But the fact that Alia’s anxiety stems from abandonment as a kid reveals a broad tendency among adults to see children as cute, tiny, inattentive beings with no mind of their own. Except they too feel a sense of humiliation, hurt and isolation, which, if anything, only gets intensified when they are too young to convey it outright. 


Saturday

Two hours of strictly Hema Malini songs later, I’ll tell you this: Bollywood’s Dream Girl is the queen of eye make up. 

Here’s proof.

Sunday

Ranbir Kapoor and Ranveer Singh on Koffee with Karan -- it is the next best thing to a two-hero project, some would say. 

I am not sure if it’s because he shaved or Ae Dil Hai Mushkil’s success has rubbed off on Ranbir but he appears more glowing and assured than all those self-analysing interviews prior to its release.

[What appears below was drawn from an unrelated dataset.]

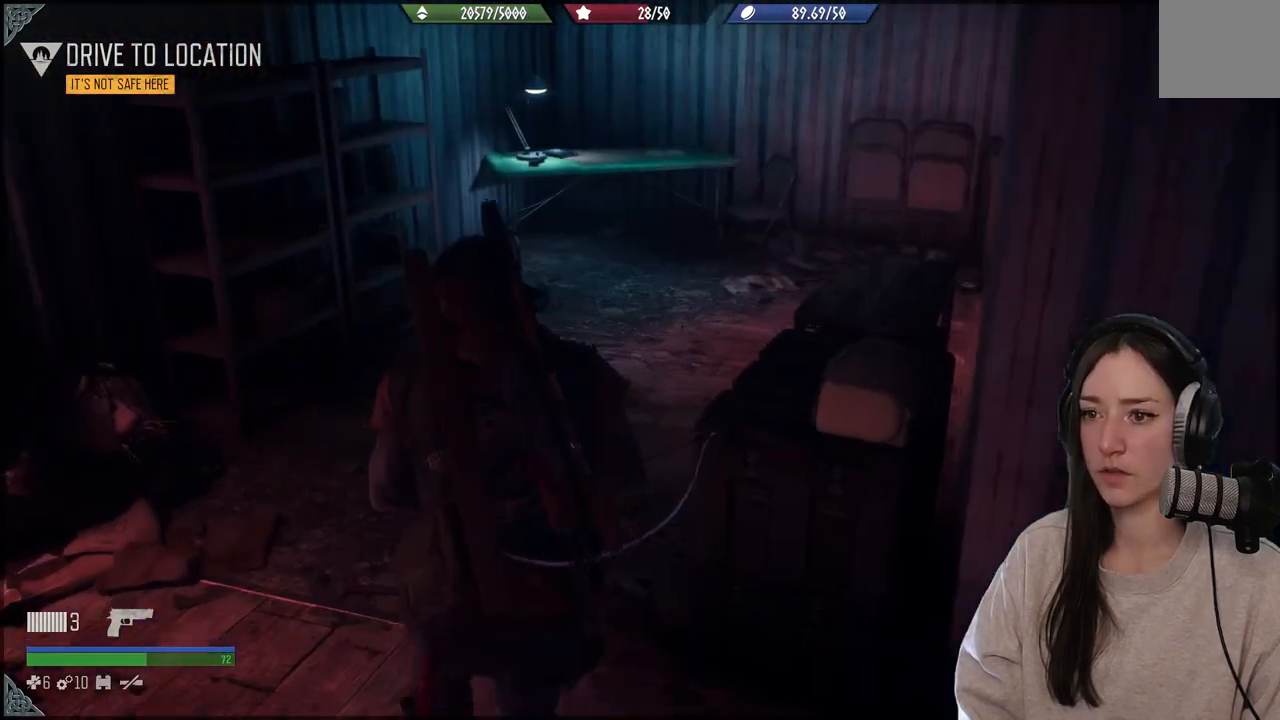
{"buttons": [], "left_stick": "up", "right_stick": "center", "events": []}
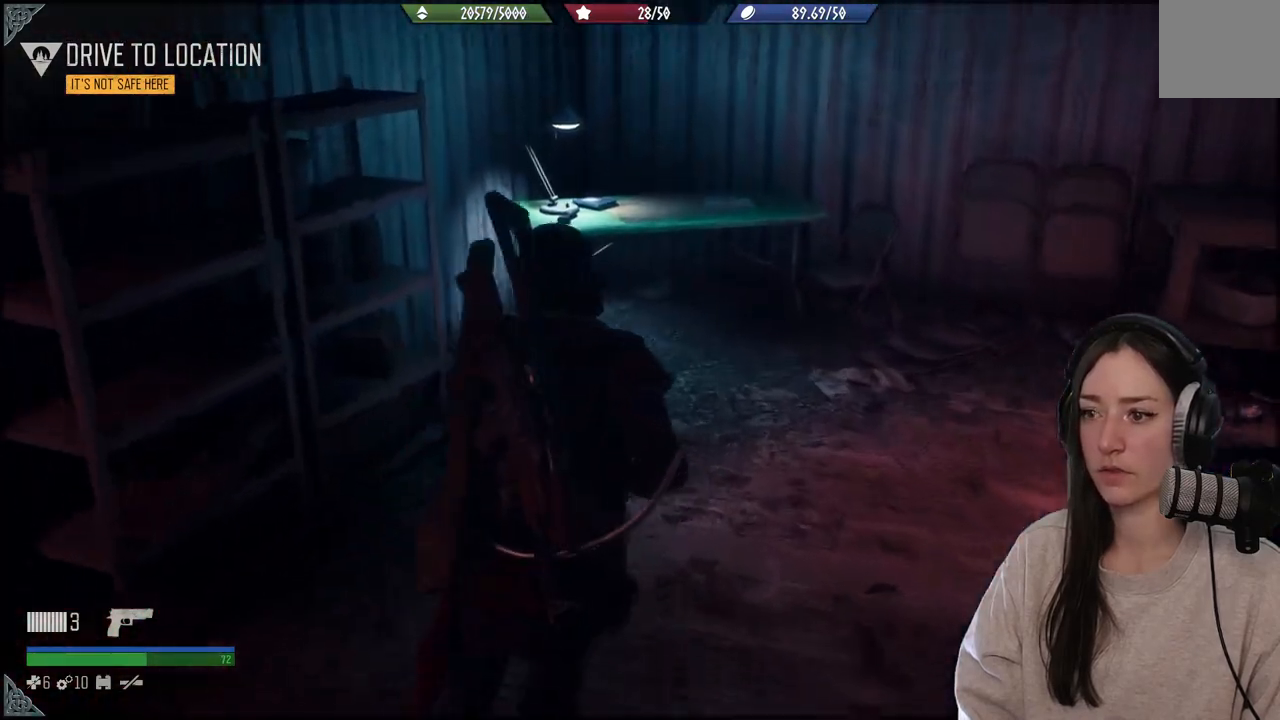
{"buttons": [], "left_stick": "up-right", "right_stick": "right", "events": [[117, "left_stick", "up-right"], [233, "right_stick", "right"]]}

Especially when the conversation veers away from his romance or lack of it. 

Ranveer, on the other hand, labours to play it cool or even raunchy. Perhaps he should just stick to his bizarre wardrobe, it brings out the kook in him. Still, I laugh loud at his ‘Jis thaali mein khaata hai ussi mein thukta hai’ jibe at Ranbir’s porn scorn.

Indeed, it’s a fairly entertaining episode when the focus isn’t on their love lives. What earth-shattering novelty can be found in a movie star’s acknowledgment of a relationship or breakup? 

Change the topic though and the Eer/Bir boys transform into blasphemous buffoons injecting the show with wacky spontaneity and spunk. 

Now can you guys please go and sign a movie?